Plans for different companies to move onto the grounds of the University’s golf course after it closes have been made, but it is not a decision popular with all students. The University will be shutting down its golf course at the end of the 2017 season, citing “more than a decade of declining revenues and a mounting operating deficit” on a website press release for the closure.
University President Mary Ellen Mazey announced plans to open the space taken up by the Forrest Creason Golf Course on the west side of campus for business development starting after 2017.
Richie Racette, president of Undergraduate Student Government, said at a Sept. 11 meeting that Mazey, in deciding what to do with the land, will be “bidding it out to high-tech companies.”
“We will be pursuing possibility there in gauging interest with tech companies,” Dave Kielmeyer, the University’s chief marketing and communications officer said.
He said the plan would be attractive to companies because of the course’s current location next to Interstate 75 and near the University campus.
He added the prospect of inviting said businesses would be “mutually beneficial,” as the introduction of businesses would be good for students looking for careers or work.
Kielmeyer also said the companies would provide “opportunities to engage our students through co-ops and internships.”
The tech companies the school aims to attract will tentatively coincide with subjects students learn in courses, such as businesses focused on supply chain management or data science issues, he said.
However, this is not a plan entirely set in stone.
“We’re in the very early stages of all of this,” Kielmeyer said, indicating no firms had yet committed to build on the golf course.
He also said that, while “certain programs might be of interest to companies,” he could not guarantee potential incoming businesses would be inclined to partner with the University to provide student internships or co-ops.
He added many other intricacies of the plan were not yet settled, and that different matters, including the extent to which the environment of the course would change, would be up to bidders.
Some students have specific hopes about the coming businesses.
Robert Secontine, a freshman business student, looks to intern or build a career at a business in the future but said he would need to be convinced Bowling Green would have ample opportunity for him.
He said he would be looking for “something in a sales position (or) … float management” as a career choice but that ties to his home state in Massachusetts would likely lead him to work there instead of Ohio.
One company he said would keep him in Bowling Green if it were to come due to its innovation in technology and sound: Bose Corporation.
Sophomore statistics major Grant Baldwin said he would like to see companies introduced that would focus on supplying “internships specifically for BG students” and encouraging interns to build careers in the city so they could help give back to the local community.
Other students said they would rather the space be used for more public or service-driven uses.
Freshman biology major Piper Buckley said, “I would like more focus on waste management on campus,” adding that waste removal or recycling facilities were what she would have built on the space.

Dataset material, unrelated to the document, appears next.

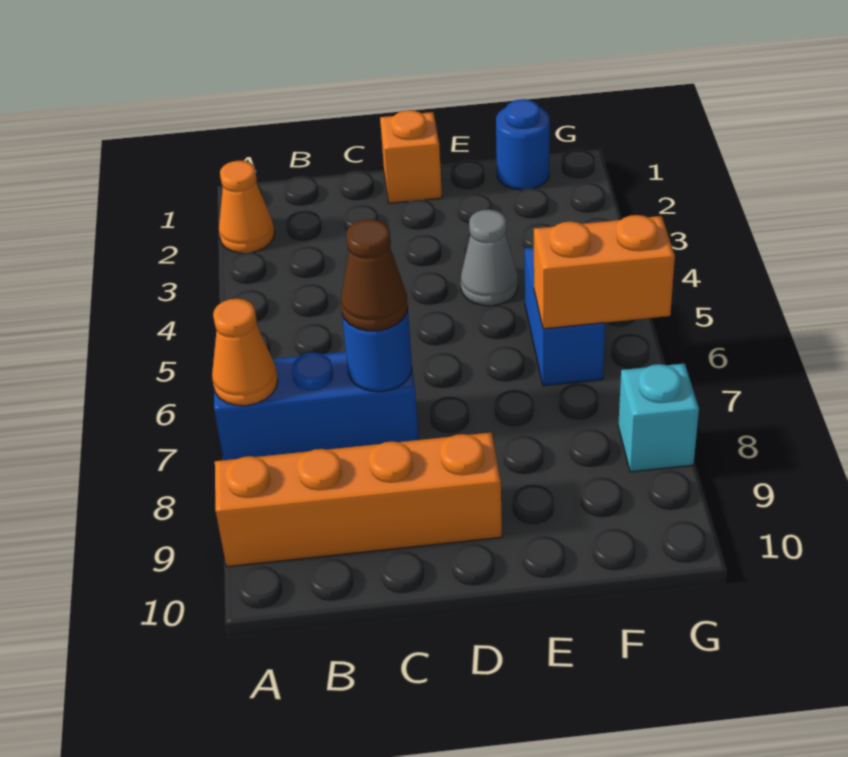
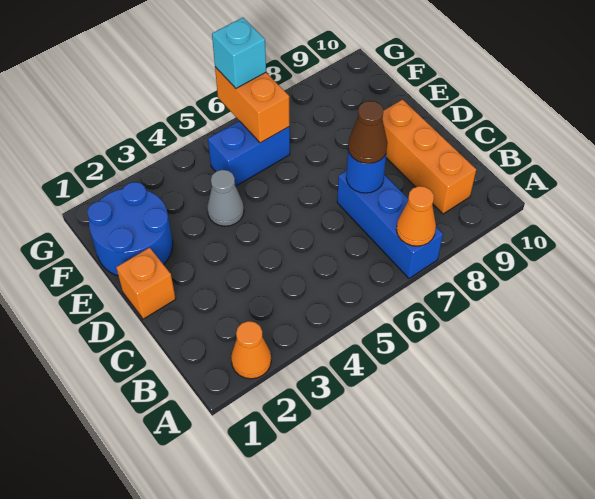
orange 1x4 brick [215,432,502,567] -> orange 1x3 brick [382,100,476,214]
blue 1x1 round brick [496,99,550,190] -> blue 2x2 round brick [87,182,173,276]
cyan 1x1 brick [618,363,699,472] -> cyan 1x1 brick moved to [212,18,266,88]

She also said building a daycare or an artist center on the space would be preferable.
Kielmeyer added that active users of the course had declined over the years, saying the number of rounds played totaled about 22,000 in 2010 and only reached nearly 11,500 in 2016.
The University also said competition from other local courses lowered the incentive to keep the course in operation.
Baldwin said he knew people who had played at the University course and would be affected by its closure, but it was not a “major loss” to them due to the presence of other courses in the area.
“The decision to close the golf course was something we didn’t take lightly,” Kielmeyer said.
Like the closure of the course, however, the University is putting much consideration into plans for what to do with its soon-to-be defunct collection of sand traps and greens.